Problema A ->
Responde a estas preguntas con lo que dice el texto de estudio:
(i) ¿A qué figura, según el texto, ni conocen los jóvenes ni les importa?
(ii) ¿Qué título puso Ángeles Caballero a su artículo sobre la moción?
(iii) ¿Cómo se llama la coalición argentina que se menciona?
Problema B -> Copia del texto de estudio, sin ningún cambio, el fragmento que empieza con las palabras "El otro día" y acaba con "entre sus partes.".
======== Texto de estudio
En consecuencia, están también los jóvenes más desconectados de ella. No se trata sólo de que la observen con desconfianza, sino que no se encuentran —o se encuentran menos, se encuentran poco: ya no se encuentran generacionalmente— ni en sus discursos, ni en sus temas, ni en sus representantes. Creo que no deberíamos empeñarnos en repartir las culpas sobre quién acabó —y de qué forma se hizo— con las ilusiones en aquel momento alzadas, cómo se gastaron esas balas o los esfuerzos que no volverán. Hay conclusiones para las que no hacen falta ni cinco minutitos de reflexión; acaso treinta segundos, a lo sumo: los jóvenes ni conocen a Ramón Tamames ni les importa su figura —¡normal!— y nada puede ahuyentarlos más que un histórico profesor aspirante a unos dos días de gloria que no le fueron concedidos en su momento.

Lo interesante no es, pues, que lo que nunca va a interesar interese. Como se ha insinuado con buen criterio hasta por parte del Partido Popular, la moción le sirve de algo a Tamames —que se lleva un masaje a su ego y un último desconcierto ante los modales y costumbres del siglo XXI—, de poco a Vox —que transmite la imagen no de un partido más constitucionalista y competitivo, sino simple y llanamente de un partido cutre— y de bastante, dentro de lo que cabe, a la izquierda. No es casual que Ángeles Caballero titule su artículo sobre la moción, por ejemplo, “Que no lo llamen moción de censura: es el discurso de investidura de Yolanda Díaz”. En palabras de Cuca Gamarra: la moción está sirviendo “para que Sánchez sobreviva, para que Yolanda Díaz se luzca y para que Vox aparezca”.

El otro día leía una reflexión interesante: que el espacio político que recubre en Argentina la coalición del Frente de Todos, que va desde Cristina Fernández de Kirchner hasta Sergio Massa, de Axel Kicillof a Alberto Fernández, del socioliberalismo y la socialdemocracia con tics centristas a la “izquierda” —toda traducción es imposible y un engaño, pero así nos entendemos— patriota-peronista argentina, es bien parecido en su extensión al de los partidos del Gobierno de coalición. Lejísimos quedan los tiempos en los que Podemos ambicionaba el sorpasso al PSOE y la apertura de grandes transformaciones y procesos constituyentes: todos buscan ahora que el espacio siga relativamente unido haciendo funambulismos con las uniones entre sus partes.
================
======== Datos proporcionados
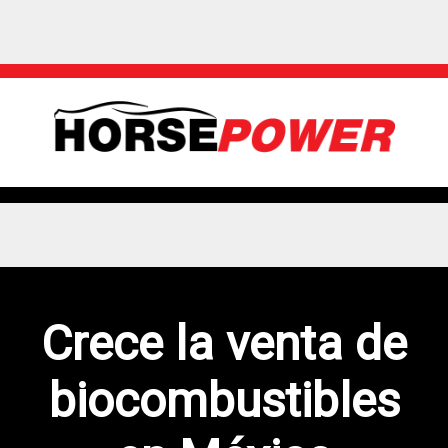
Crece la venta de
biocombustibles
================
Solución redactada A ->
(i) A Ramón Tamames.
(ii) "Que no lo llamen moción de censura: es el discurso de investidura de Yolanda Díaz".
(iii) Frente de Todos.

Solución redactada B ->
El otro día leía una reflexión interesante: que el espacio político que recubre en Argentina la coalición del Frente de Todos, que va desde Cristina Fernández de Kirchner hasta Sergio Massa, de Axel Kicillof a Alberto Fernández, del socioliberalismo y la socialdemocracia con tics centristas a la “izquierda” —toda traducción es imposible y un engaño, pero así nos entendemos— patriota-peronista argentina, es bien parecido en su extensión al de los partidos del Gobierno de coalición. Lejísimos quedan los tiempos en los que Podemos ambicionaba el sorpasso al PSOE y la apertura de grandes transformaciones y procesos constituyentes: todos buscan ahora que el espacio siga relativamente unido haciendo funambulismos con las uniones entre sus partes.